◆ Work to be completed
Set down the entries again word for word, without any of the images.

◆ Data for the task

•••

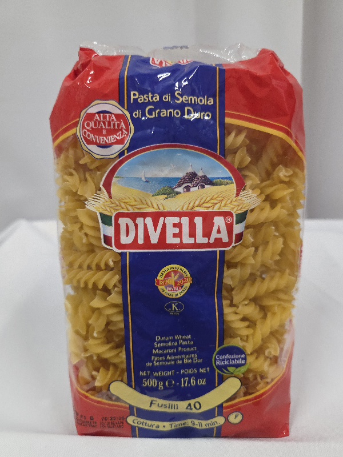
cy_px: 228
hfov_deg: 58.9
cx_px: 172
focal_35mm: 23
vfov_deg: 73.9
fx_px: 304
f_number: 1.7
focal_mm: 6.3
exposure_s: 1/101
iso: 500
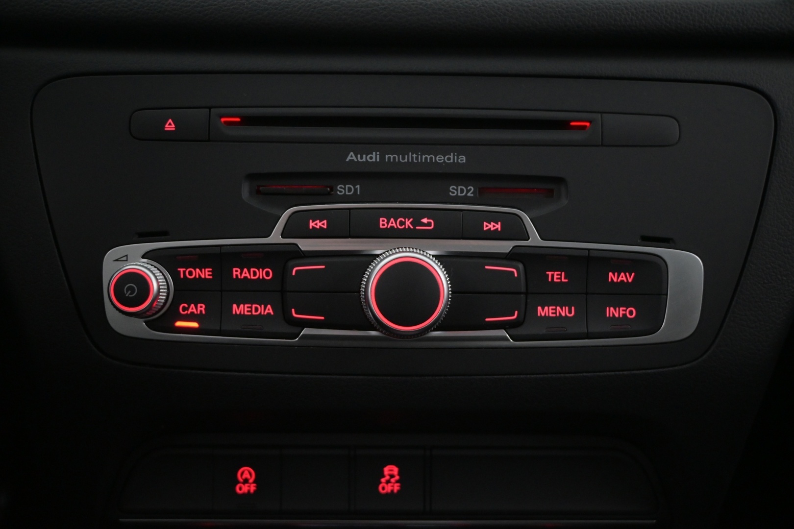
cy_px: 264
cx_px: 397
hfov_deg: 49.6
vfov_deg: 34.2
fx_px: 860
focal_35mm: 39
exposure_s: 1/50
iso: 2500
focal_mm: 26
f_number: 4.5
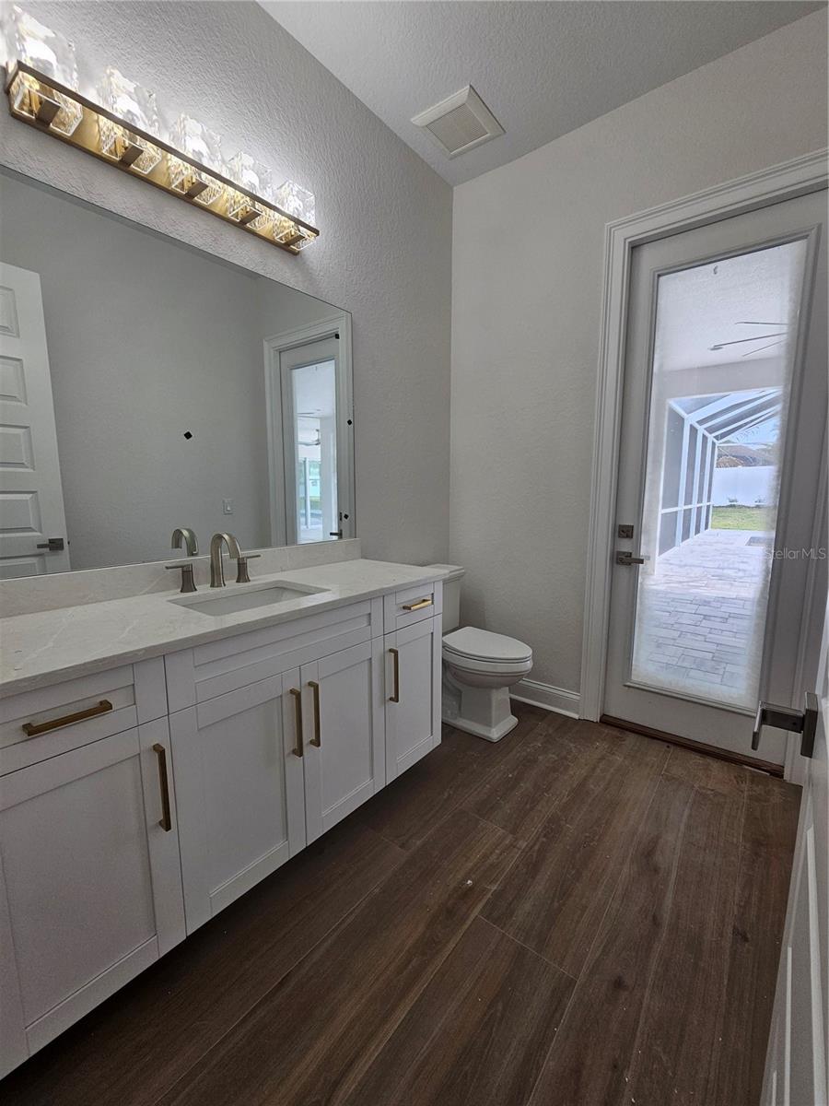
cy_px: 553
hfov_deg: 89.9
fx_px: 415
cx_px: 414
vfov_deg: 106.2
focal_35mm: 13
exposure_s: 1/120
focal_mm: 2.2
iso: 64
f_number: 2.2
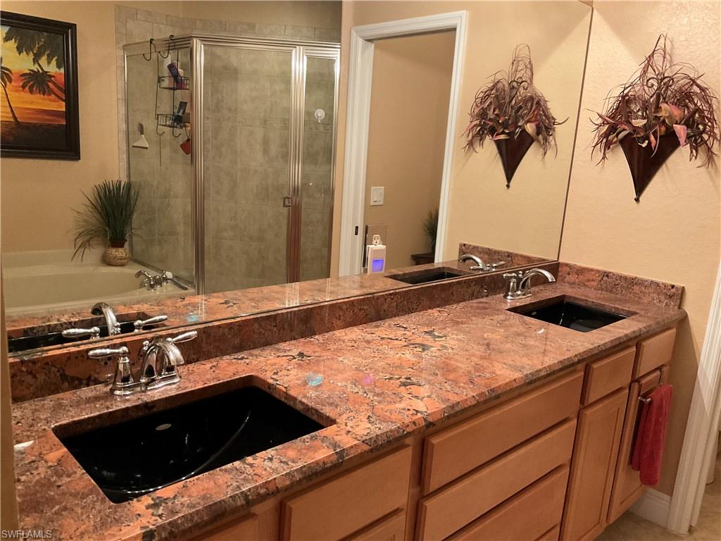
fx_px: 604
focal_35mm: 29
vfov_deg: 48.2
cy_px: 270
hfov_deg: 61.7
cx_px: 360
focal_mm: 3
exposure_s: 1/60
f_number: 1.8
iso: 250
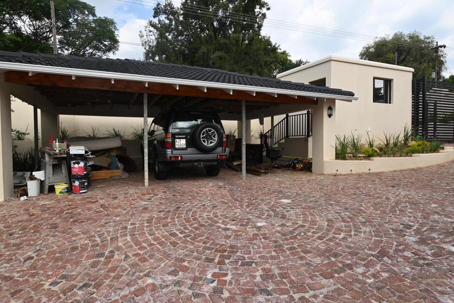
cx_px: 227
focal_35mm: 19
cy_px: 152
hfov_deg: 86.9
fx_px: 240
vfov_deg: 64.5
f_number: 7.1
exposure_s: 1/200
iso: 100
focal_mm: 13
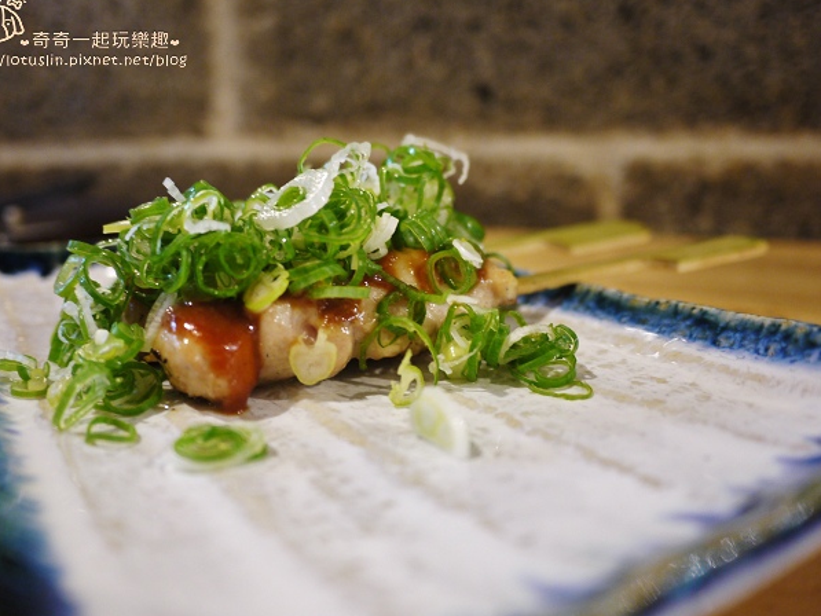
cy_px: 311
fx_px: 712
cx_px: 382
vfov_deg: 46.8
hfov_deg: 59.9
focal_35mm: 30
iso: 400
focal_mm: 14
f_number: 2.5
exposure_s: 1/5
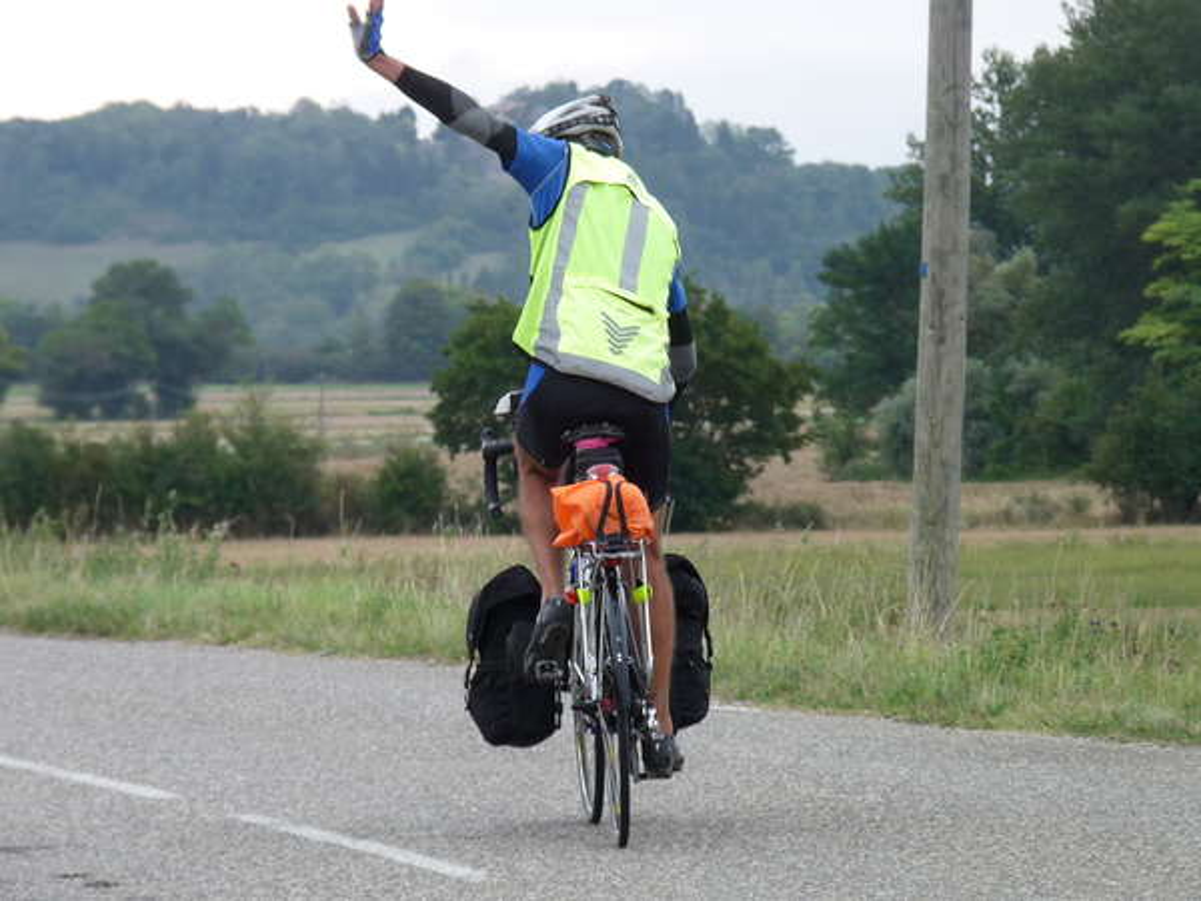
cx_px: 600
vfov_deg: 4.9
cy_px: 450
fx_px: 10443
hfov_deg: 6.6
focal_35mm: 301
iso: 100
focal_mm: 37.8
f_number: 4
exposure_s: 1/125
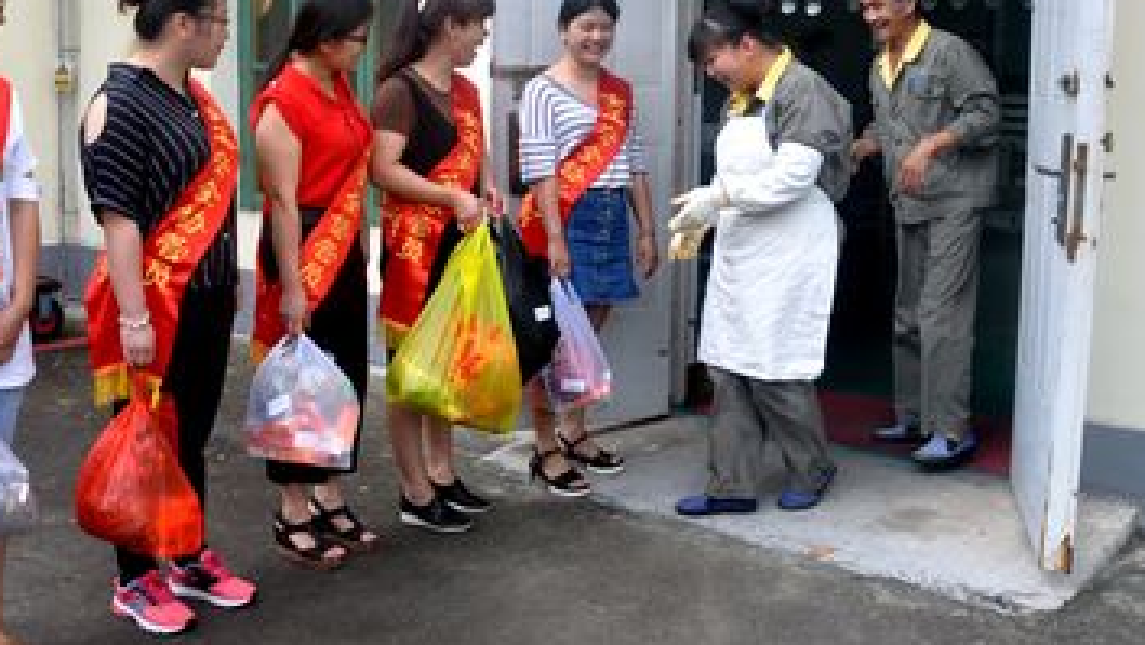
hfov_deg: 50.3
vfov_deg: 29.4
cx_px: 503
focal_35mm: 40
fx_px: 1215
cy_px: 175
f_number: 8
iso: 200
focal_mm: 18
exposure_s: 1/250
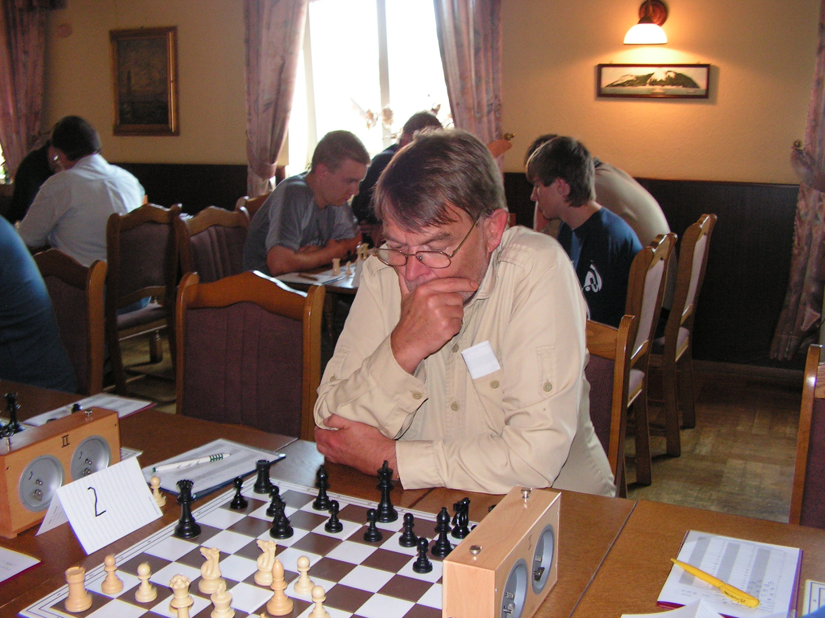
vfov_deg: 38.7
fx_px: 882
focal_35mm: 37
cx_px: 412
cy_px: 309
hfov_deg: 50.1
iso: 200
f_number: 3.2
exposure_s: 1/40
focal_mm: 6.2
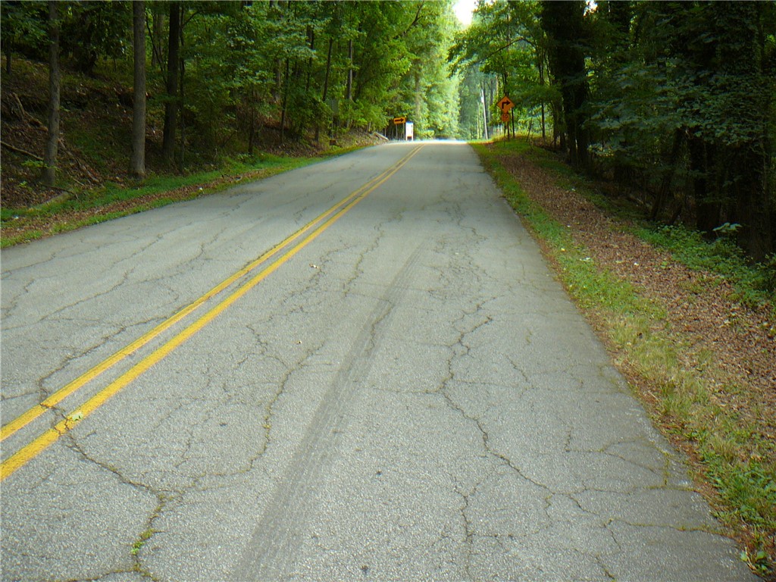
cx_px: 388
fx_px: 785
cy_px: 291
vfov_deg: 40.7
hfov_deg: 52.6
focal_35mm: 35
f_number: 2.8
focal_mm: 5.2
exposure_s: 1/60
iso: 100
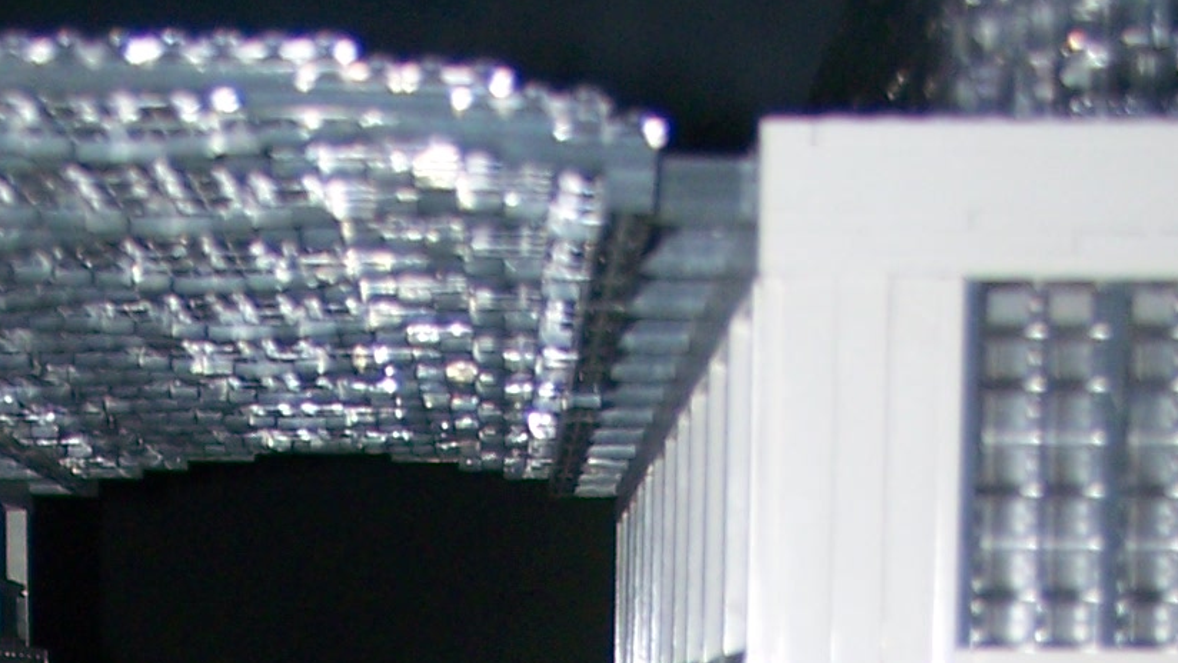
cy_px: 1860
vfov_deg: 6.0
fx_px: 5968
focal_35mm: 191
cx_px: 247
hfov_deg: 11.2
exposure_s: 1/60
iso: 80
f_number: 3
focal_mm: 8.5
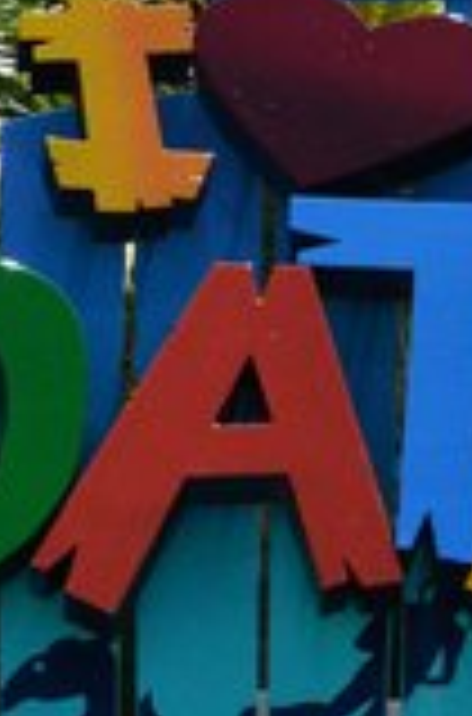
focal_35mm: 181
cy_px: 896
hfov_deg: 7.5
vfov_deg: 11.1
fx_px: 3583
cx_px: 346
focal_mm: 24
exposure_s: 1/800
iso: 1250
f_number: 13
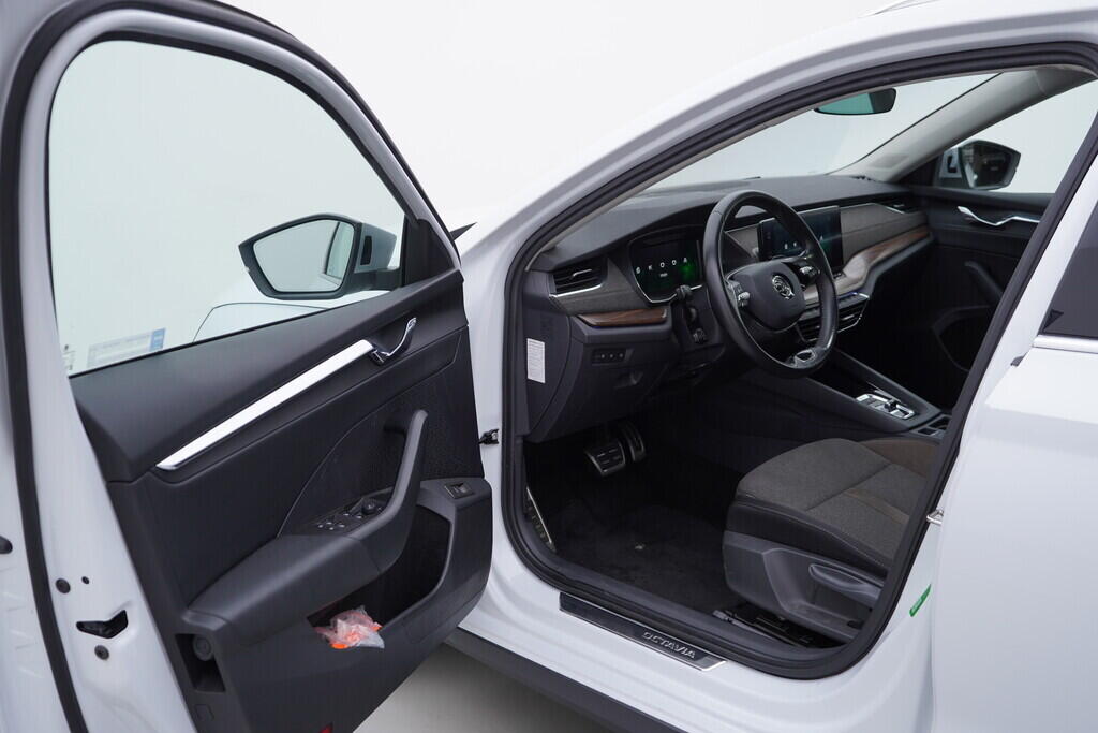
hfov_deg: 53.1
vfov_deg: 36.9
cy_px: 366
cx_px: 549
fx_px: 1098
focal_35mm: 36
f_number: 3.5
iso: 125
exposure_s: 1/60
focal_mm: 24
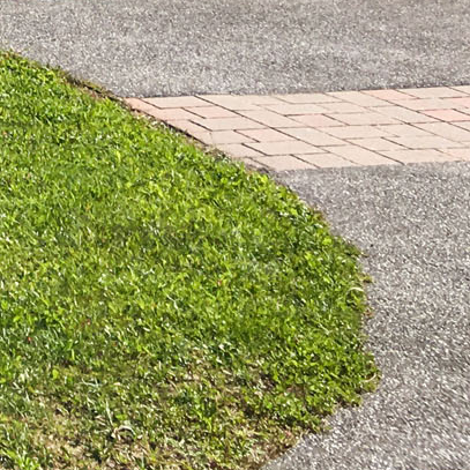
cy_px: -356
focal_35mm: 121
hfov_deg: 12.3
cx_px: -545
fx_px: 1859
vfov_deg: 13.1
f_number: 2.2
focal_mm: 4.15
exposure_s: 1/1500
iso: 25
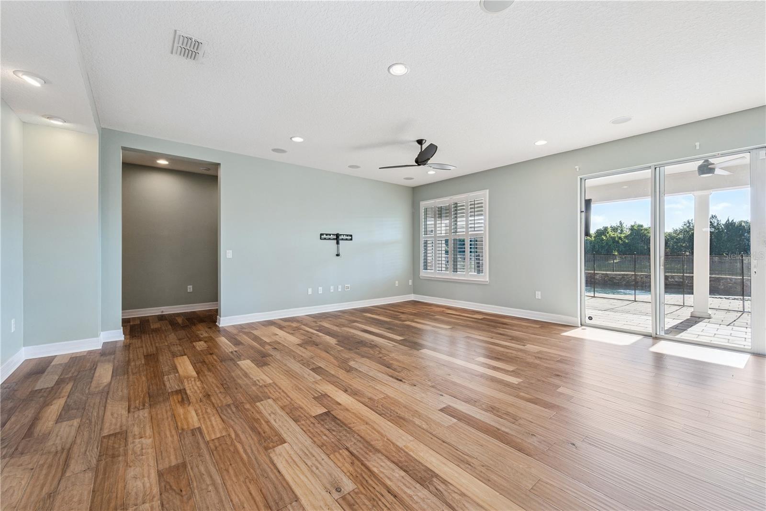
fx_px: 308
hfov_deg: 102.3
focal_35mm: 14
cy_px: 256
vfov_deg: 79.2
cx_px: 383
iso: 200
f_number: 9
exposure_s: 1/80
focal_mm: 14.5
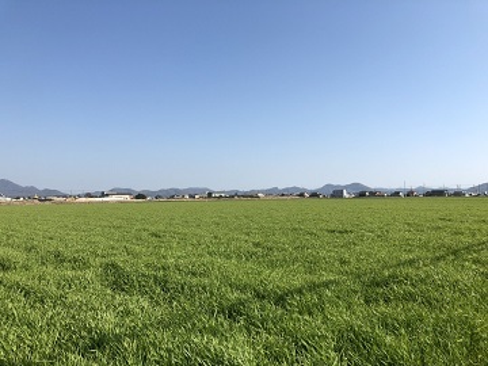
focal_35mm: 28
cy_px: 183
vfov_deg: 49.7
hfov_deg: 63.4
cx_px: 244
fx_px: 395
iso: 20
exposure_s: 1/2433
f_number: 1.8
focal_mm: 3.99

•••

◆ Exercise result
cy_px: 228
hfov_deg: 58.9
cx_px: 172
focal_35mm: 23
vfov_deg: 73.9
fx_px: 304
f_number: 1.7
focal_mm: 6.3
exposure_s: 1/101
iso: 500
cy_px: 264
cx_px: 397
hfov_deg: 49.6
vfov_deg: 34.2
fx_px: 860
focal_35mm: 39
exposure_s: 1/50
iso: 2500
focal_mm: 26
f_number: 4.5
cy_px: 553
hfov_deg: 89.9
fx_px: 415
cx_px: 414
vfov_deg: 106.2
focal_35mm: 13
exposure_s: 1/120
focal_mm: 2.2
iso: 64
f_number: 2.2
fx_px: 604
focal_35mm: 29
vfov_deg: 48.2
cy_px: 270
hfov_deg: 61.7
cx_px: 360
focal_mm: 3
exposure_s: 1/60
f_number: 1.8
iso: 250
cx_px: 227
focal_35mm: 19
cy_px: 152
hfov_deg: 86.9
fx_px: 240
vfov_deg: 64.5
f_number: 7.1
exposure_s: 1/200
iso: 100
focal_mm: 13
cy_px: 311
fx_px: 712
cx_px: 382
vfov_deg: 46.8
hfov_deg: 59.9
focal_35mm: 30
iso: 400
focal_mm: 14
f_number: 2.5
exposure_s: 1/5
cx_px: 600
vfov_deg: 4.9
cy_px: 450
fx_px: 10443
hfov_deg: 6.6
focal_35mm: 301
iso: 100
focal_mm: 37.8
f_number: 4
exposure_s: 1/125
hfov_deg: 50.3
vfov_deg: 29.4
cx_px: 503
focal_35mm: 40
fx_px: 1215
cy_px: 175
f_number: 8
iso: 200
focal_mm: 18
exposure_s: 1/250
vfov_deg: 38.7
fx_px: 882
focal_35mm: 37
cx_px: 412
cy_px: 309
hfov_deg: 50.1
iso: 200
f_number: 3.2
exposure_s: 1/40
focal_mm: 6.2
cx_px: 388
fx_px: 785
cy_px: 291
vfov_deg: 40.7
hfov_deg: 52.6
focal_35mm: 35
f_number: 2.8
focal_mm: 5.2
exposure_s: 1/60
iso: 100
cy_px: 1860
vfov_deg: 6.0
fx_px: 5968
focal_35mm: 191
cx_px: 247
hfov_deg: 11.2
exposure_s: 1/60
iso: 80
f_number: 3
focal_mm: 8.5
focal_35mm: 181
cy_px: 896
hfov_deg: 7.5
vfov_deg: 11.1
fx_px: 3583
cx_px: 346
focal_mm: 24
exposure_s: 1/800
iso: 1250
f_number: 13
hfov_deg: 53.1
vfov_deg: 36.9
cy_px: 366
cx_px: 549
fx_px: 1098
focal_35mm: 36
f_number: 3.5
iso: 125
exposure_s: 1/60
focal_mm: 24
cy_px: -356
focal_35mm: 121
hfov_deg: 12.3
cx_px: -545
fx_px: 1859
vfov_deg: 13.1
f_number: 2.2
focal_mm: 4.15
exposure_s: 1/1500
iso: 25
fx_px: 308
hfov_deg: 102.3
focal_35mm: 14
cy_px: 256
vfov_deg: 79.2
cx_px: 383
iso: 200
f_number: 9
exposure_s: 1/80
focal_mm: 14.5
focal_35mm: 28
cy_px: 183
vfov_deg: 49.7
hfov_deg: 63.4
cx_px: 244
fx_px: 395
iso: 20
exposure_s: 1/2433
f_number: 1.8
focal_mm: 3.99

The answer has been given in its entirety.